### Data for the task
----------------------------------------
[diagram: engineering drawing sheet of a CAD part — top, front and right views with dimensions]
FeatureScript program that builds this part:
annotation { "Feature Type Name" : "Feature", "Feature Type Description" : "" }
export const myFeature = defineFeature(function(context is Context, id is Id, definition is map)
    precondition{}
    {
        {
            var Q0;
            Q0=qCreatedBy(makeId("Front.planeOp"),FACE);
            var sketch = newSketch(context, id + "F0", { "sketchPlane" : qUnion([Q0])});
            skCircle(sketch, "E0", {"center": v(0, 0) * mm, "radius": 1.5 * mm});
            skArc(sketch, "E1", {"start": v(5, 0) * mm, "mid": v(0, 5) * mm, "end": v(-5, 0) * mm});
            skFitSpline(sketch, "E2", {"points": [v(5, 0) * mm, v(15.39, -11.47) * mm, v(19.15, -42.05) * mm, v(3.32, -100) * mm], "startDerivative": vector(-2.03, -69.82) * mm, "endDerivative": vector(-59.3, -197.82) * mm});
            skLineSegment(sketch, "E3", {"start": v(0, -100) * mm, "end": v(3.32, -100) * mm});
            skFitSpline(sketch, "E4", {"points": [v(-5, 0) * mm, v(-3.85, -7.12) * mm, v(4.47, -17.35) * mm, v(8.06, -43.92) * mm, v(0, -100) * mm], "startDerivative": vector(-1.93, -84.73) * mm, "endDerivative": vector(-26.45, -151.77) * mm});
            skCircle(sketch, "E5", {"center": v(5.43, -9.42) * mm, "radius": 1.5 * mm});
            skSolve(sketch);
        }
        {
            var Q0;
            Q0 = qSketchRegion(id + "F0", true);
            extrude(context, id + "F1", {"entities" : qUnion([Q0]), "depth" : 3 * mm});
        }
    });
----------------------------------------
### What is expected
Find each line in the entries above that contains the string "qUnion", and copy those lines.

### The answer
            var sketch = newSketch(context, id + "F0", { "sketchPlane" : qUnion([Q0])});
            extrude(context, id + "F1", {"entities" : qUnion([Q0]), "depth" : 3 * mm});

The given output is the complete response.